(Extracted records)
★ ★ ★ ★ ★ ★ ★
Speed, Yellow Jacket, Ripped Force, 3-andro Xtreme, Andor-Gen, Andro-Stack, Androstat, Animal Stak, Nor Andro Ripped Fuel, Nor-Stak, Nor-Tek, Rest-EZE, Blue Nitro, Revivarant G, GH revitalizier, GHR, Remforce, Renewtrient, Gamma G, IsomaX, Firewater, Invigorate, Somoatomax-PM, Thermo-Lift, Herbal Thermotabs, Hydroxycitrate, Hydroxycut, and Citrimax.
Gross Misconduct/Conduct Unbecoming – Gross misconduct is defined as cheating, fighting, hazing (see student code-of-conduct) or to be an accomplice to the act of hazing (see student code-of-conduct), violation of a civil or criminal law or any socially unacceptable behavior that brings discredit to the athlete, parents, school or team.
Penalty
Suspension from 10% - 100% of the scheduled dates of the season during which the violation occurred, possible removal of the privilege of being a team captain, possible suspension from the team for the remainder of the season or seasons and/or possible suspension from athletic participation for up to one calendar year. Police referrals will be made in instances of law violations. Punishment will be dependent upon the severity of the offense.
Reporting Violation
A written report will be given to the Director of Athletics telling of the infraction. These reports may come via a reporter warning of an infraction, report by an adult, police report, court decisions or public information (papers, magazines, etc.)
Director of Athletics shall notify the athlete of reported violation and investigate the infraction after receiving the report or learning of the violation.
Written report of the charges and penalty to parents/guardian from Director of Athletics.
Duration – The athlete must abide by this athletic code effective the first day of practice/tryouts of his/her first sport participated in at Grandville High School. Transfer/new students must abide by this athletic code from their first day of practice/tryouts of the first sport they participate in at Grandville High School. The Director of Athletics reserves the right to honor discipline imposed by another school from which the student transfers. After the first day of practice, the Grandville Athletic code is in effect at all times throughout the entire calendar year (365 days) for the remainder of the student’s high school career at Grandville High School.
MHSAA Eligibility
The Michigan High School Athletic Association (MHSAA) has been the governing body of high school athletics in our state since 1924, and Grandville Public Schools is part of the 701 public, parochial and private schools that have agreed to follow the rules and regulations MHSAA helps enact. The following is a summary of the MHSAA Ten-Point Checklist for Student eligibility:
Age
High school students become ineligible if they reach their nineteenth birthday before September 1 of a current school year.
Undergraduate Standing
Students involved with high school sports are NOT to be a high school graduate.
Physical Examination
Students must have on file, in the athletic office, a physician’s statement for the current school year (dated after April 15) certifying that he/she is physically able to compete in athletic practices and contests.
★ ★ ★ ★ ★ ★ ★
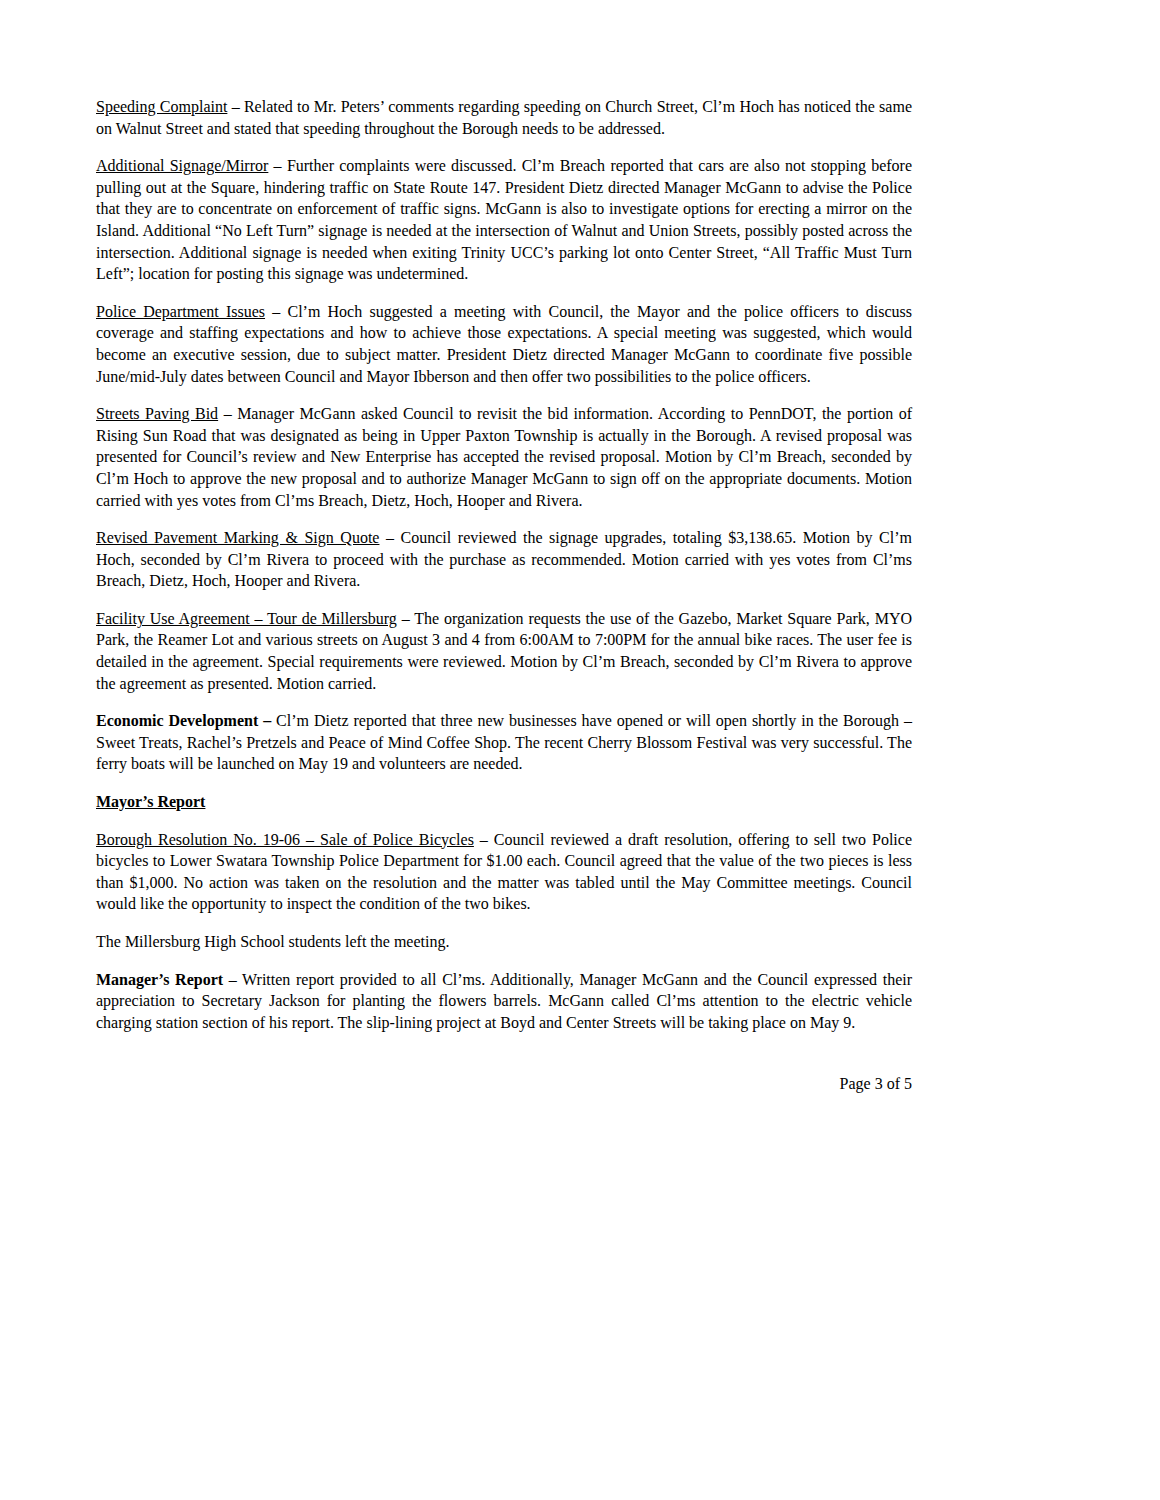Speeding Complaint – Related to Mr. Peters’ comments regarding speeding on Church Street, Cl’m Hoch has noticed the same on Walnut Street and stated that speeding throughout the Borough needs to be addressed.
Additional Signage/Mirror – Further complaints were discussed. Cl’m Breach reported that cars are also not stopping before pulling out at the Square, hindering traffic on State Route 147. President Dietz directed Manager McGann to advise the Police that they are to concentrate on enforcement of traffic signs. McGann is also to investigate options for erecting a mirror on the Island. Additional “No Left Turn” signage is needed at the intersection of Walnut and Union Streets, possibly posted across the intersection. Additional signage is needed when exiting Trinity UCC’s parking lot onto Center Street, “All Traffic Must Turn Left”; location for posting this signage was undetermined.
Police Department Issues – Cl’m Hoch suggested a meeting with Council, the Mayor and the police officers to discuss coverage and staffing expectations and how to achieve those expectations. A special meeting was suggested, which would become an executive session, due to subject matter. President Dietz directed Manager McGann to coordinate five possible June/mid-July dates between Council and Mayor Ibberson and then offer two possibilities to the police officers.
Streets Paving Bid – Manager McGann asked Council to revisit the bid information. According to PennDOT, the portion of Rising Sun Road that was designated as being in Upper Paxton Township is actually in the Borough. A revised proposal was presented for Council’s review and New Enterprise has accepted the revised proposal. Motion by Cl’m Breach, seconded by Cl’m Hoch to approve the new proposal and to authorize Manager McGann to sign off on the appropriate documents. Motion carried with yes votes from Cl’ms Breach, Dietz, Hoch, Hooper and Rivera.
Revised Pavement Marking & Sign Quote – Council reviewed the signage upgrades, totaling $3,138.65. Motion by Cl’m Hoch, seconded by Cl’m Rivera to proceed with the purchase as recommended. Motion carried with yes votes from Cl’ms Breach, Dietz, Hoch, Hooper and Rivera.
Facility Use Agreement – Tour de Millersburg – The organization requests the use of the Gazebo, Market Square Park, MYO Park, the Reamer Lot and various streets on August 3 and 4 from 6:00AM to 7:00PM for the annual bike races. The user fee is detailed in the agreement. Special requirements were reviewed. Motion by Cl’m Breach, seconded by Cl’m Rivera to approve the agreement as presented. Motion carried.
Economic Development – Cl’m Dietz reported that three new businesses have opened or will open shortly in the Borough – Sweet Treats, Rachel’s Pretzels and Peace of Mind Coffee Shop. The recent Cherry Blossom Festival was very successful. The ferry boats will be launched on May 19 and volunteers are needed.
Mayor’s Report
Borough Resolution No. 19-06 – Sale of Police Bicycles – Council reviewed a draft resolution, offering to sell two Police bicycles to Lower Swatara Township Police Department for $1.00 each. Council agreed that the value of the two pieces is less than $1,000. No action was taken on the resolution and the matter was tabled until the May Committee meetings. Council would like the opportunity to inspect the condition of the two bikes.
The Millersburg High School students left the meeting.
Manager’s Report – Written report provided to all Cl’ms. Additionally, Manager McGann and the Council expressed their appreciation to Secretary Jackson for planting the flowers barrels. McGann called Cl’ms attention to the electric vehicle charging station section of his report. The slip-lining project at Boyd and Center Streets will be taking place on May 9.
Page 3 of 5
★ ★ ★ ★ ★ ★ ★
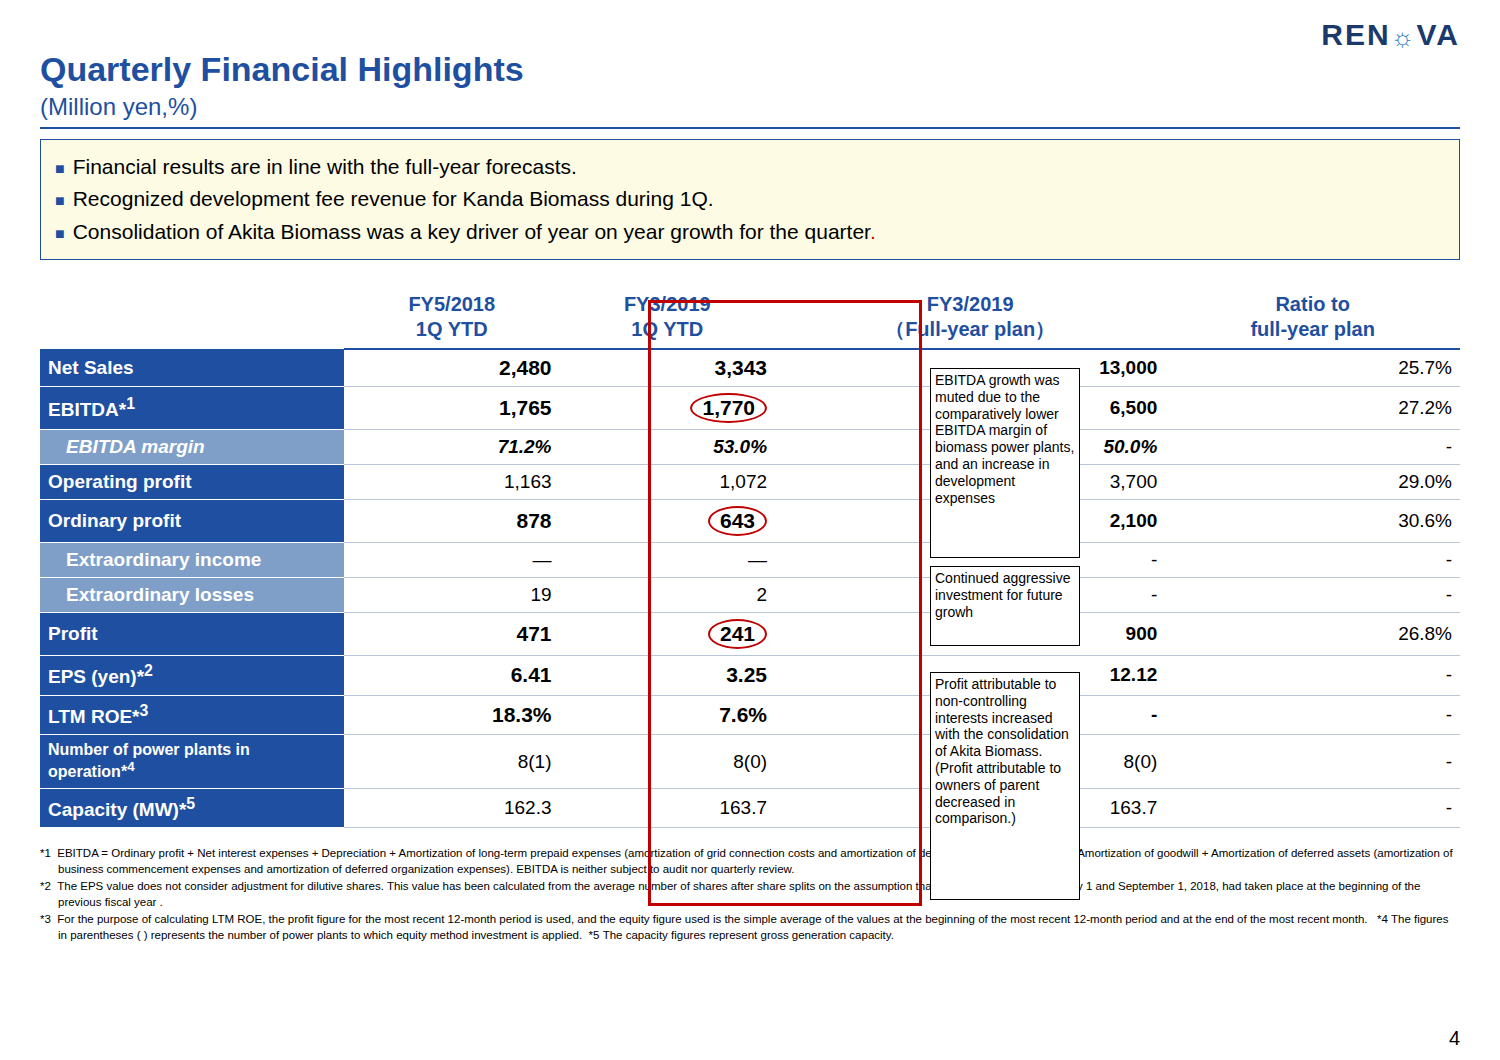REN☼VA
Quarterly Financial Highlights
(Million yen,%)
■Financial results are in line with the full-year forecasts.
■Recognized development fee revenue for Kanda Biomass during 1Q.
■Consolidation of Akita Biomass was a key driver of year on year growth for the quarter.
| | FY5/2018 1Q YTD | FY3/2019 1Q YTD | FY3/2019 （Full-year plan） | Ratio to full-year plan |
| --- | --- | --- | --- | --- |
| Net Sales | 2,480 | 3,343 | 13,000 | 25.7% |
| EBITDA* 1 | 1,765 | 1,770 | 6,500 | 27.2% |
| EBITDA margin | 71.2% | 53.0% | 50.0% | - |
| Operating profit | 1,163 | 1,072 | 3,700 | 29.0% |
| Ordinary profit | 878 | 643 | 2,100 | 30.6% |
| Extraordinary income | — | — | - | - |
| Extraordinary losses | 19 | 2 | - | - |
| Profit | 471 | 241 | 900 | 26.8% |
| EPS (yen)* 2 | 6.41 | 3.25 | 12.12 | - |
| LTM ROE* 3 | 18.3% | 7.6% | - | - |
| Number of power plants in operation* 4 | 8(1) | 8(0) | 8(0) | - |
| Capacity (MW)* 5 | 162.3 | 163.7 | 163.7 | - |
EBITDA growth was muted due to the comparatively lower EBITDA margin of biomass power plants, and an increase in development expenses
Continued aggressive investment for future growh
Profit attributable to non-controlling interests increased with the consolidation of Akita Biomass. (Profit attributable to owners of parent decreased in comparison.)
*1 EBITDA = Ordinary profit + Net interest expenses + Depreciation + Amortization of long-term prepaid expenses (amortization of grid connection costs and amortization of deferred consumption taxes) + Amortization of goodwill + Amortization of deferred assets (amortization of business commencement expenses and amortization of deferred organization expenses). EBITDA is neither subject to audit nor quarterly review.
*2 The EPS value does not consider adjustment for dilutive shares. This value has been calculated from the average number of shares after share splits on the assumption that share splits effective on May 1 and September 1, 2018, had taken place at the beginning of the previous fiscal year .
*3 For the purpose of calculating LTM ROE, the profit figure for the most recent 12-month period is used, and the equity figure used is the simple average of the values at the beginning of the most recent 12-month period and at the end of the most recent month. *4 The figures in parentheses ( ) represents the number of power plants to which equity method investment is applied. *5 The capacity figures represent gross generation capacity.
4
★ ★ ★ ★ ★ ★ ★
> **Work to be completed**
Only the number is needed here: how many lines of the records contain "presented"?

> **Answer box**
2